What can bring a std::map to not find one of its keys?

I have a std::map associating const char* keys with int values:

std::map<const char*, int> myMap;

I initialize it with three keys, then check if it can find it:

myMap["zero"] = 0;
myMap["first"] = 1;
myMap["second"] = 2;

if (myMap.at("zero") != 0)
{
    std::cerr << "We have a problem here..." << std::endl;
}

And nothing is printed. From here, everything looks ok.

But later in my code, without any alteration of this map, I try to find again a key:

int value = myMap.at("zero");

But the at function throws an std::out_of_range exception, which means it cannot find the element. myMap.find("zero") thinks the same, because it returns an iterator on the end of the map.
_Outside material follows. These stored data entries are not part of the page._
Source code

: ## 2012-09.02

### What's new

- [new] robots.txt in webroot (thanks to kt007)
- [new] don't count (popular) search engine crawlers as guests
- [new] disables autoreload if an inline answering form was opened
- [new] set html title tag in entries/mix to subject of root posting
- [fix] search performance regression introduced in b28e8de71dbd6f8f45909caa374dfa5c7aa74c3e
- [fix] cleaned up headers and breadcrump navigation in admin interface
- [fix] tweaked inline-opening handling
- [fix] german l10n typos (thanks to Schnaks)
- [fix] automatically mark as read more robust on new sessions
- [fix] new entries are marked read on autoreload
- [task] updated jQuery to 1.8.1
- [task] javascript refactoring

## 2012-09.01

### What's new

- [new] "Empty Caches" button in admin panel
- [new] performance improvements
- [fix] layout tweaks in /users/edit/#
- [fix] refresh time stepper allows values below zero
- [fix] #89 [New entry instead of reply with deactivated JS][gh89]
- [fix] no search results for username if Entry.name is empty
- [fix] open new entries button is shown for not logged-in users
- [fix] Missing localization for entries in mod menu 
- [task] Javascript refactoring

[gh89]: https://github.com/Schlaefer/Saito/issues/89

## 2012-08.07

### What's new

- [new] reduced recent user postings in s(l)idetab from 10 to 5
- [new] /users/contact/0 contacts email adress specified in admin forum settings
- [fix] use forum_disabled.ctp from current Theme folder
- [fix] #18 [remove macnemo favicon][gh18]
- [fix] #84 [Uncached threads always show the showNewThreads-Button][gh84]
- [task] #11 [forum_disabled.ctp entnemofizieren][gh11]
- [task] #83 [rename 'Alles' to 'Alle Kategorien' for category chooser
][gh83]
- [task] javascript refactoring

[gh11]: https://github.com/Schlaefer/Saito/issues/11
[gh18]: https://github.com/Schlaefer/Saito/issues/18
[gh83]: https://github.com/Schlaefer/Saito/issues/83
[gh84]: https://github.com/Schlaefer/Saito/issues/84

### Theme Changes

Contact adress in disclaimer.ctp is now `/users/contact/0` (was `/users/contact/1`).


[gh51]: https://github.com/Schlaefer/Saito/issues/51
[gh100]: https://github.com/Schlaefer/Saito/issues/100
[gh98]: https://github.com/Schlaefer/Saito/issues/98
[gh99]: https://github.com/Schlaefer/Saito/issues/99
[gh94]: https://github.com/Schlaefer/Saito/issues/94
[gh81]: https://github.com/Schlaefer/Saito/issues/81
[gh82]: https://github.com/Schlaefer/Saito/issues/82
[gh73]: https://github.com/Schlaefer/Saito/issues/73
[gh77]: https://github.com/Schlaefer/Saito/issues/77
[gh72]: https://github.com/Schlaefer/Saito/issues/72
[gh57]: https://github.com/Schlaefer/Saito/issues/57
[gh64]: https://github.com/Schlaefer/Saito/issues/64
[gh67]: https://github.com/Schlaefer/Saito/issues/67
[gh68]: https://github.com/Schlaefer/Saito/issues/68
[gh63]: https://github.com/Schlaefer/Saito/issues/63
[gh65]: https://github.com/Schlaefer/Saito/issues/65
But the creepiest part is that the key is really in the map, if just before the call to the at function, I print the content of the map like this:

for (auto it = myMap.begin(); it != myMap.end(); it++)
{
    std::cout << (*it).first << std::endl;
}

The output is as expected:

zero
first
second


How is it even possible? I don't use any beta-test library or anything supposed to be unstable.

Upvotes: 0

Views: 231

Answers (2)

rahul.deshmukhpatil
rahul.deshmukhpatil

Reputation: 997

key to map is char * . So map comparison function will try to compare raw pointer values and not the c style char string equivalence check. So declare the map having std::string as the key.

if you do not want to deal with the std::string and still want the same functionality with improved time complexity, sophisticated data structure is trie. Look at some implementations like Judy Array.

Upvotes: 1

1201ProgramAlarm
1201ProgramAlarm

Reputation: 32732

You have a map of pointers to characters, not strings. The map lookup is based on the pointer value (address) and not the value of what's pointed at. In the first case, where "zero" is found in the map, you compiler has performed some string merging and is using one array of characters for both identical strings. This is not required by the language but is a common optimization. In the second case, when the string is not found, this merging has not been done (possibly your code here is in a different source module), so the address being used in the map is different from what was inserted and is then not found.

To fix this either store std::string objects in the map, or specify a comparison in your map declaration to order based on the strings and not the addresses.